Thanks all! The documentation has been updated.

-Rui

On Tue, Jan 22, 2019 at 12:24 PM Reuven Lax <re...@google.com> wrote:

> Ah yes, Kenn is correct, and i forget we made that change.
>
> To clarify - Beam does not expose late elements as a concept, rather it
> exposes late panes on its triggering API. The reason we made the change was
> not just because we wanted to include as much data as possible. but also
> because we wanted to preserve reasonable invariants around late data (e.g.
> one invariant should be that the result of processing an on-time pane
> should not produce late data). Simply checking element timestamps against
> the watermark is non deterministic (since the watermark advances
> asynchronously), so we moved to a different definition of late data.
>
> Reuven
>
> On Fri, Jan 18, 2019 at 11:24 AM Kenneth Knowles <k...@google.com> wrote:
>
>> That is correct. For global window there is no such thing as late data.
>>
>> Kenn
>>
>> On Fri, Jan 18, 2019, 11:13 Ruoyun Huang <ruo...@google.com wrote:
>>
>>> Very helpful discussion (and the fixing PR).
>>>
>>> To make sure my take-way is correct. The status quo is a) "for a Global
>>> Window, then there is *no possible scenario* where data is identified
>>> as late".  Rather than b) "for a global window we *no longer* compare
>>> watermark to identify late data, but *there is still other criteria*
>>> that determines data late".
>>>
>>> a) is correct and b) is not.  Is that so?
>>>
>>> On Thu, Jan 17, 2019 at 8:57 PM Kenneth Knowles <k...@google.com> wrote:
>>>
>>>> Actually, Reuven, that's no longer the case.
>>>>
>>>> It used to be that incoming data was compared to the watermark but it
>>>> is not today. Instead, Jeff's first phrasing is perfect.

····················

Required work:
[1] In the mailing-list thread on late data in Beam, why is checking element timestamps against the watermark called non-deterministic?
[2] Write the next part of the mailing-list thread on late data in Beam, picking up after its last sentence.

[Bounding box coordinate data]
····················

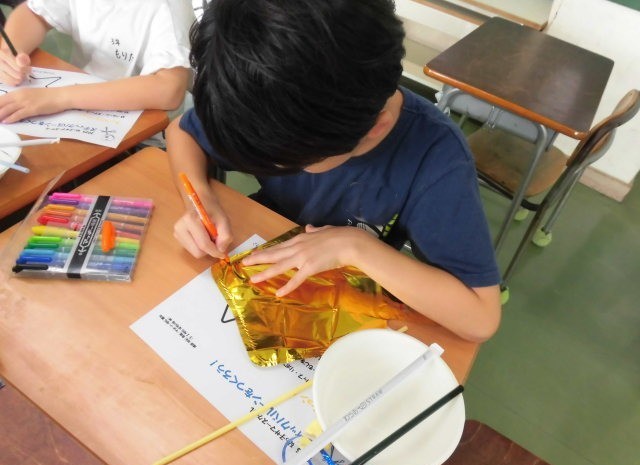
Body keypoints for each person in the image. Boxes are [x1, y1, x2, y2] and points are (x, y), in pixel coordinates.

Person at [167, 0, 502, 342]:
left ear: (376, 128)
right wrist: (200, 199)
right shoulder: (263, 99)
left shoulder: (437, 161)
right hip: (265, 246)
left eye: (292, 164)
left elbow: (481, 317)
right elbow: (181, 132)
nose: (277, 169)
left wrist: (354, 247)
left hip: (350, 296)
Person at [0, 0, 194, 123]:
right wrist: (10, 53)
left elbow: (168, 89)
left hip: (143, 132)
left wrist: (59, 98)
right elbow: (34, 12)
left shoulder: (168, 7)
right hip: (77, 107)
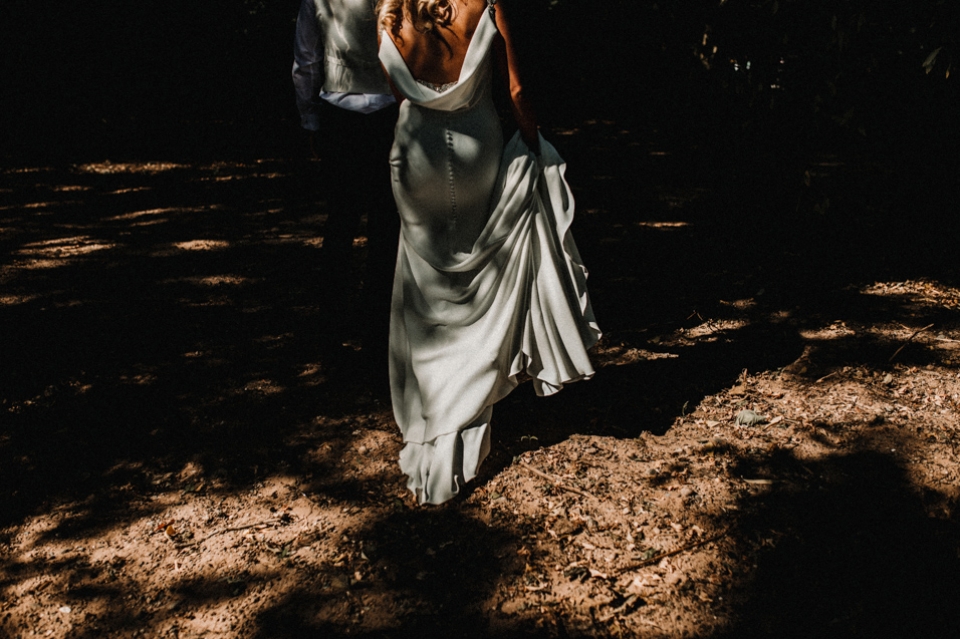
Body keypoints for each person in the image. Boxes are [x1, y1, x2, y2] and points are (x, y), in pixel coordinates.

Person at [377, 0, 601, 505]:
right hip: (477, 148)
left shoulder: (390, 11)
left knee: (425, 290)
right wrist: (533, 144)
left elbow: (396, 90)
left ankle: (432, 415)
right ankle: (466, 409)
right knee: (476, 282)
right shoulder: (489, 3)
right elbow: (517, 89)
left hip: (416, 156)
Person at [292, 0, 400, 371]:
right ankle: (375, 332)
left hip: (340, 114)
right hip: (389, 112)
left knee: (340, 223)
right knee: (384, 227)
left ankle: (332, 330)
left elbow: (306, 60)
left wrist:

····················

Results for each task:
[1] Because the watermark advances asynchronously.

[2]
>>>>
>>>> One way to see it is the think about what are the consequences of late
>>>> data: if there is a grouping/aggregation by key+window, the window
>>>> determines when the grouping is complete. We go ahead and include any data
>>>> that shows up before the window is complete. And if you set up allowed
>>>> lateness it matches exactly: any data that arrives before the ON_TIME
>>>> output gets to be in that output.
>>>>
>>>> Previously, when we compared incoming elements to the watermark
>>>> directly, you could have a window that was still being aggregated but the
>>>> elements that fell in the window were dropped. There was no technical
>>>> benefit to losing this data, so we stopped dropping it. We also had lots of
>>>> tricky bugs and hard-to-manage code related to what we do if an element
>>>> arrives after the watermark. And you could have an ON_TIME firing that
>>>> included a bunch of "late" data which is confusing.
>>>>
>>>> Now it is simple: if the window is still alive, the element goes into
>>>> it.
>>>>
>>>> I very rarely use the term "late data" when describing Beam's semantics
>>>> anyhow. I always found the term / definition a bit arbitrary.
>>>>
>>>> Kenn
>>>>
>>>> On Thu, Jan 17, 2019 at 8:13 PM Rui Wang <ruw...@google.com> wrote:
>>>>
>>>>> I created this PR: https://github.com/apache/beam/pull/7556
>>>>>
>>>>> Feel free to review/comment it.
>>>>>
>>>>> -Rui
>>>>>
>>>>> On Thu, Jan 17, 2019 at 2:37 PM Rui Wang <ruw...@google.com> wrote:
>>>>>
>>>>>> It might be better to keep something like "watermark usually
>>>>>> consistently moves forward". But "Elements that arrive with a smaller
>>>>>> timestamp than the current watermark are considered late data." has 
>>>>>> already
>>>>>> given the order of late data ts and watermark.
>>>>>>
>>>>>>
>>>>>> -Rui
>>>>>>
>>>>>> On Thu, Jan 17, 2019 at 1:39 PM Jeff Klukas <jklu...@mozilla.com>
>>>>>> wrote:
>>>>>>
>>>>>>> Reuven - I don't think I realized it was possible to have late data
>>>>>>> with the global window, so I'm definitely learning things through this
>>>>>>> discussion.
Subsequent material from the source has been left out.